La guerre des cartels a fait plus de 80 000 morts et 22 000 disparitions en huit ans, dont 9 000 ces deux dernières années, sous la présidence de Peña Nieto. Le 28 novembre, quelques heures avant une intervention du président au Palais national, onze nouveaux corps étaient retrouvés décapités dans l’État du Guerrero. Le dimanche suivant, cinq autres cadavres étaient découverts dans le même État.
"Ce sont des familles, des quartiers tout entiers qui sont touchés par ces crimes. Pas seulement des membres des cartels. La population toute entière est soumise à cette violence incontrôlée et cela ne fait qu’aggraver la colère", poursuit Alain Touraine.
Projet de réforme constitutionnelle
Pour tenter de répondre à l'indignation populaire, Enrique Peña Nieto a présenté au Parlement, lundi 1er décembre, un projet de réforme constitutionnelle prévoyant de passer de "plus de 1 800 polices municipales - faibles et facilement corruptibles par des criminels - à 32 corporations solides de sécurité régionale". Le président souhaite améliorer la sécurité, la justice, l'État de droit, mais aussi lutter contre l'impunité et les violations des droits de l'Homme par les forces publiques (torture, disparitions forcées, exécutions extrajudiciaires).

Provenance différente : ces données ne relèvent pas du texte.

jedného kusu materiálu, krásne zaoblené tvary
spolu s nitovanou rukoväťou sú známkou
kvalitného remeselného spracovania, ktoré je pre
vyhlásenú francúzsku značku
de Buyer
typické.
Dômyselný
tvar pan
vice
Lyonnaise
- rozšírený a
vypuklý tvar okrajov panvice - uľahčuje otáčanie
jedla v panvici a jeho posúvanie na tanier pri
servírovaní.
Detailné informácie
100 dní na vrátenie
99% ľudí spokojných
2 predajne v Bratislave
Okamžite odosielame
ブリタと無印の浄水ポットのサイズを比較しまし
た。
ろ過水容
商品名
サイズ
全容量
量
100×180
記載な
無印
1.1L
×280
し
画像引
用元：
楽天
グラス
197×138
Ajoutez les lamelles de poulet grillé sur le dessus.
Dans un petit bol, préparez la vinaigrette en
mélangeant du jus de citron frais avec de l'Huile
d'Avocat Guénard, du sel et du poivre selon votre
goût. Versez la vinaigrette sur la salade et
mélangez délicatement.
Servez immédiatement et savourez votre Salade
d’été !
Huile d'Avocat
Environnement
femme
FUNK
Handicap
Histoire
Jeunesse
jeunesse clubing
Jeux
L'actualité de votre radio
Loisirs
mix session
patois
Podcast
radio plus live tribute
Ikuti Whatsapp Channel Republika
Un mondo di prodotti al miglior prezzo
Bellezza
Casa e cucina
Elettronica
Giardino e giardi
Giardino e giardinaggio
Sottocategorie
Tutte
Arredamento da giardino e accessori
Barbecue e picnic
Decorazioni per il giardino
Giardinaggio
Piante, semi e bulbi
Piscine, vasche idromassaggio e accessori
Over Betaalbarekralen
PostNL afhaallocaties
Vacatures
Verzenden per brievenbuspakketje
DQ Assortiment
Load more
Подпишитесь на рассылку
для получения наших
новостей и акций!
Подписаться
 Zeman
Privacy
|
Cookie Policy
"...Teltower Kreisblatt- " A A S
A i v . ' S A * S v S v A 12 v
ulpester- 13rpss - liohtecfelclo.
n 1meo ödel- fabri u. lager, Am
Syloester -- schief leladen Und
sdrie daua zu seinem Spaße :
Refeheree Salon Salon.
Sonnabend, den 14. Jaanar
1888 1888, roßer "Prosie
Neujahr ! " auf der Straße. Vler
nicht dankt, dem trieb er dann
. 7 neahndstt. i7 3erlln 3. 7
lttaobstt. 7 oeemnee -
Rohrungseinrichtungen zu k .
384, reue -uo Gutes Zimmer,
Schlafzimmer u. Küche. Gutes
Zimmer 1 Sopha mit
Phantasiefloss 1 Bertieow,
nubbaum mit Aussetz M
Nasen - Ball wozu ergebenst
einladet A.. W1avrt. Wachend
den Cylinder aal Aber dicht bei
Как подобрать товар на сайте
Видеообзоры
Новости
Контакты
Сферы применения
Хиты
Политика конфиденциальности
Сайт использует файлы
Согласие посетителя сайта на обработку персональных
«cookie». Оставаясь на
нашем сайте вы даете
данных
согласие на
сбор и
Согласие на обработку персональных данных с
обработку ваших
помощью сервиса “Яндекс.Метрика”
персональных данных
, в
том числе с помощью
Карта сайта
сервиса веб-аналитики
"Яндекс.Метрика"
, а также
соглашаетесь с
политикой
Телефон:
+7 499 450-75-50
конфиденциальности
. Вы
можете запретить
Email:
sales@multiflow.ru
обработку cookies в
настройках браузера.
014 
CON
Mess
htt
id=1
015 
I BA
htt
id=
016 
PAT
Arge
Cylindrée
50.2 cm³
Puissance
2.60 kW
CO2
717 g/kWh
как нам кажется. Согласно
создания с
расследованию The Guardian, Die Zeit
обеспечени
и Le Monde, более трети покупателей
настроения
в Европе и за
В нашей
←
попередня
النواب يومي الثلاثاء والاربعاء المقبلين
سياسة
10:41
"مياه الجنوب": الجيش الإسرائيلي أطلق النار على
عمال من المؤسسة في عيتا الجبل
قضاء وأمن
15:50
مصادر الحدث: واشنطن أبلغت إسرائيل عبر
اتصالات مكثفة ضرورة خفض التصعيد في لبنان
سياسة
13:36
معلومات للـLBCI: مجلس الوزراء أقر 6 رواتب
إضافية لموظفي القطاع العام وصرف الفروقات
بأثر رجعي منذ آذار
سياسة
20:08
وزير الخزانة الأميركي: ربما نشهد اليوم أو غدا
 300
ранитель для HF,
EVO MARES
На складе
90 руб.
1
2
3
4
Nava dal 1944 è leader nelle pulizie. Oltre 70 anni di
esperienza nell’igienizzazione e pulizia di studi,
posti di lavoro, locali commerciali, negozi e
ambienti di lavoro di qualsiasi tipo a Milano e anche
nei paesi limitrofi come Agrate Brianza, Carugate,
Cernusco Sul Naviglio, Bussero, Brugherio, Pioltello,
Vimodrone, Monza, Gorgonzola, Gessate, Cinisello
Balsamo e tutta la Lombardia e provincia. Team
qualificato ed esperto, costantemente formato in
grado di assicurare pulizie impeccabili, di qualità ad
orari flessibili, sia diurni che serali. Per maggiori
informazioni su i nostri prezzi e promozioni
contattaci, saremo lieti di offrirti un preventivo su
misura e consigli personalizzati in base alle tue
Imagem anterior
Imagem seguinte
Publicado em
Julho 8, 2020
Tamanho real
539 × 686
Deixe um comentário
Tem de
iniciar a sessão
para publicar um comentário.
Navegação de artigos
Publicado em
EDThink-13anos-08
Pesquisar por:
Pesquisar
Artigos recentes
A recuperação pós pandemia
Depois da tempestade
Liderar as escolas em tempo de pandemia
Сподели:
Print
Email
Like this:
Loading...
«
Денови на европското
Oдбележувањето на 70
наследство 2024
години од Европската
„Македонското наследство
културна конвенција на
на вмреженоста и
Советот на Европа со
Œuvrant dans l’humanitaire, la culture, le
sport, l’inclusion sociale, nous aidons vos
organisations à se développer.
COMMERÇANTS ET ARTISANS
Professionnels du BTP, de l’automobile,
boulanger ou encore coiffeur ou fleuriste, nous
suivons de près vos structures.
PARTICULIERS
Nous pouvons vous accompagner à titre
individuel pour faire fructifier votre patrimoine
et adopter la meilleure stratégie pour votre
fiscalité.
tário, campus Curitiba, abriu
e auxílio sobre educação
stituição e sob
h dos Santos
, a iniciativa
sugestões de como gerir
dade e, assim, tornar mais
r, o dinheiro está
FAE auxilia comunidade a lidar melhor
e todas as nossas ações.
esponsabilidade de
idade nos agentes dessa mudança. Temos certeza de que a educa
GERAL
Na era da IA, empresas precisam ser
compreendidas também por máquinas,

Difficile de ne pas y voir une tentative de président mexicain de relever sa cote de popularité, qui a chuté d’environ 40% depuis son élection il y a deux ans. Selon un sondage publié récemment par le journal "Reforma", 72% des Mexicains interrogés considèrent que le président a très mal travaillé en matière de lutte contre la corruption et 81% jugent mauvaise, voire très mauvaise, sa politique face à la violence qui touche le pays.
Il faudra donc sûrement plus qu’une réforme pour restaurer la confiance. P our Amnesty International, ces mesures ne sont "pas beaucoup plus que des changements cosmétiques, bien loin de s'attaquer au niveau choquant d'abus dans le pays". "C'est un cautère sur une jambe de bois", critique Erika Guevara Rosas, directrice du programme Amériques d'Amnesty International.
Peña Nieto n'est pas le premier président à tenter de réformer la police mexicaine, une des institutions qui génère le plus de méfiance dans la population. Son prédécesseur Felipe Calderon avait mis en marche un programme de contrôle de qualification pour plus de 400 000 agents fédéraux, régionaux et municipaux. Mais dans un rapport publié cette semaine, l'ONG Cause commune indique que 42 214 policiers continuent d'être en activité, malgré leur échec à ces contrôles.